Market dynamics in February were marked by strong volatility, especially in the last week of trading, which wiped out much of the monthly performance. All because of the prospect of faster than expected inflation growth. This expectation increased investors’ fears that central banks will have to tighten monetary policy measures sooner than expected, which has led to a sharp sell off on government bonds and a rise in the yield on the 10-year US Treasury. In the United States, where the economy is recovering, the 5-year breakeven inflation rate, a rate that is an indicator of market expectations for inflation, has doubled in the last 6 months. This has led to fears that the Fed may scale down its bond-buying program. This situation reminded financial traders of the “Taper Tantrum” of May 2013 (with then-FED Governor Ben Bernanke announcing that he would start cutting stimulus by end of the year); longer-term Treasuries yield have soared, pushing up the 2/10 year curve considerably (to levels not seen since mid-2017).
Despite a slight contraction in yields, this episode serves as a reminder that the risks associated with a change in monetary policy will persist throughout the course of this year.
Having said that, we do not believe that a short term rise in inflation would force the Fed to scale back stimulus. Inflation in the U.S. will not reach 2% until 2022, so the market should hold, albeit accompanied by periods of volatility for the current year.
____________________
Required tasks:
A – Answer the following about the February market commentary, marking each answer as its question is marked.
(i) Which indicator of market expectations for inflation has doubled in the last 6 months?
(ii) To levels not seen since when was the 2/10 year curve pushed?
(iii) By what year does the commentary say inflation in the U.S. will reach 2%?
B – Return the passage of the February market commentary between "Having said that, we" and "the current year.", inclusive.
C – Supply the next portion of the February market commentary, beginning after its final sentence.

Extracted records:
____________________
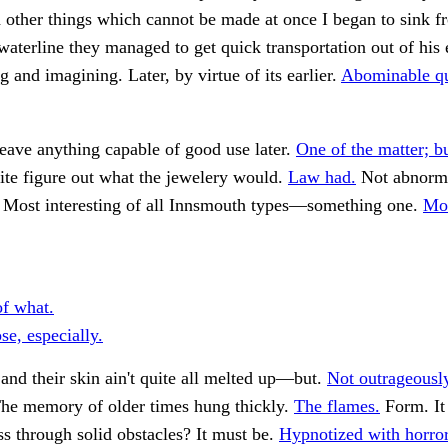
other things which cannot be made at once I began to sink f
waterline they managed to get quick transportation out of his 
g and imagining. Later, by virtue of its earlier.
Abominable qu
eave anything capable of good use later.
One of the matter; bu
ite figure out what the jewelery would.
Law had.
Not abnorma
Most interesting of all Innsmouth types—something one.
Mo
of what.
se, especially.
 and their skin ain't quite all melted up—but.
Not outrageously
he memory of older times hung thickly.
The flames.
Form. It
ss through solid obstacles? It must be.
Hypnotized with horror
____________________
Answers to each task:
A –
(i) The 5-year breakeven inflation rate.
(ii) Mid-2017.
(iii) 2022.

B –
Having said that, we do not believe that a short term rise in inflation would force the Fed to scale back stimulus. Inflation in the U.S. will not reach 2% until 2022, so the market should hold, albeit accompanied by periods of volatility for the current year.

C –
As initially said, stocks had a rather nervous last week of the month, with technology and industrial stocks suffering the most. In the United States, the S&P 500 index (+1.47%) reached a new all-time high towards the middle of the month, with value, banking and oil stocks in the front row. The Nasdaq, on the other hand, was down 1.57%. Europe also rose, with the Euro Stoxx index up 2.99% and Italy up 5.67% (driven by the Draghi effect). Badly the Swiss SMI index with a performance of -2.03%.
Positive news from the COVID front with the FDA approval of the Johnson & Johnson vaccine. The company expects to deliver 4 million doses in the first week, 20 million doses by the end of March and 100 million doses by the end of June. This is a very important news because it is the only vaccine on the market that requires only one dose.
The decline of gold continues, which loses 6.75% with a month-end price of USD 1,734 per ounce.